So I have two bezels, a perfectly good head lamp switch minus a contact block, a couple of screws, and about ten foot long tie wraps left over. Have a box full of 4" black tie wraps that was that was needed. No sense in wasting these nice long ones. Will use those someplace else that requires a long tie wrap.


----------



## bloberg19 (Oct 21, 2013)

That's the same kit I got about a year ago great price looks great but . I ran in to some trouble with them the lens started to melt but the seller took good care of me and gave me my money back I then went to Wal-Mart and b aought a 20 dollar set . Of glass fogs took the lens out of them and processed to cut out only the melted part and then glued the glass onesv in place so I meet the Oem look I then found a dealer that would reprogram my bcm for 50 bucks and a new head light switch fot 20 at a junkyard the switch came out of a verano but good wright up


----------



## Gus_Mahn (Aug 16, 2011)

I bought the same kit for my very early 12 Eco. If the circuit is configured, the fog light fuse will be live with the key on?


----------



## 99_XC600 (Feb 24, 2013)

Gus_Mahn said:


> I bought the same kit for my very early 12 Eco. If the circuit is configured, the fog light fuse will be live with the key on?

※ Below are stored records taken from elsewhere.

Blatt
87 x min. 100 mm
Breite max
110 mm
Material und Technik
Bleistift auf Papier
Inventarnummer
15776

I tried it every way I could. Key on, car running, lights on, lights on with low beam, just the markers. No matter what I tried, I had no source voltage from the fuse.


----------



## 99_XC600 (Feb 24, 2013)

bloberg19 said:


> That's the same kit I got about a year ago great price looks great but . I ran in to some trouble with them the lens started to melt but the seller took good care of me and gave me my money back I then went to Wal-Mart and b aought a 20 dollar set . Of glass fogs took the lens out of them and processed to cut out only the melted part and then glued the glass onesv in place so I meet the Oem look I then found a dealer that would reprogram my bcm for 50 bucks and a new head light switch fot 20 at a junkyard the switch came out of a verano but good wright up



Good to know. I'll keep an eye for any signs of failure. 

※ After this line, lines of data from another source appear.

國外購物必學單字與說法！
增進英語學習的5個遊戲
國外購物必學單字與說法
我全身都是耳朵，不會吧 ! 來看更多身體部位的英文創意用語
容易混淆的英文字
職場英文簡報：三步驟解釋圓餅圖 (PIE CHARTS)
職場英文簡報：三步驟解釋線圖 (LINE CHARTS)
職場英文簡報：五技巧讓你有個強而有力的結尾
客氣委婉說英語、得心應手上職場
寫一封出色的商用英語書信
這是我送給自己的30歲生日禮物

I never have any luck in the junkyards in my area. They always seem to be filled with Neons, smashed Hondas, or older W body cars from GM (Grand Prix, Lesabre, Impala, Monte Carlo). I think all of the later model stuff goes straight to the dismantlers and sold on E-Bay for parts.


----------



## bloberg19 (Oct 21, 2013)

There's only one near by me that has just about everything its nice tho ill post a picture when I can get a good one of the glass lens


----------



## NickD (Dec 10, 2011)

For whatever reason, law states the fogs can only come on when the low beams are on, brights must switch them off. With the Cruze, can turn on the low beams with the keys in your pocket, but not the fogs. Ignition must be on, but the engine can be turned off. So to comply with this law, was another reason to stick with the OE unit. 

Can get so ridiculous, if someone hits my legally parked car, will blame adding an aftermarket switch to the fog lamps. Even though the lights are off. 

For some other peculiar reason, back up lights only work when in reverse and the engine is running. Not practical in a MT car, have to be in reverse. So to check them crack open the garage door about a foot, one foot on the brake, other on the clutch can check the rear view mirror for that extra light on both sides. Then open the garage door immediately so I don't die from CO poisoning. 

Not very handy like in other vehicles where the back up lights will come on with just the ignition on and in reverse, so can get a little light back there for when hooking up a trailer in the dark. So said the heck with adding a trailer hitch to it.


----------



## 99_XC600 (Feb 24, 2013)

Good point. When I had the Grand Prix, I only used them during the rain or when it was snowing out. Typically, using your high beams in this situation is not advisable, since you will tend to get more light reflected back at you.

I'll do the same with the Cruze.


----------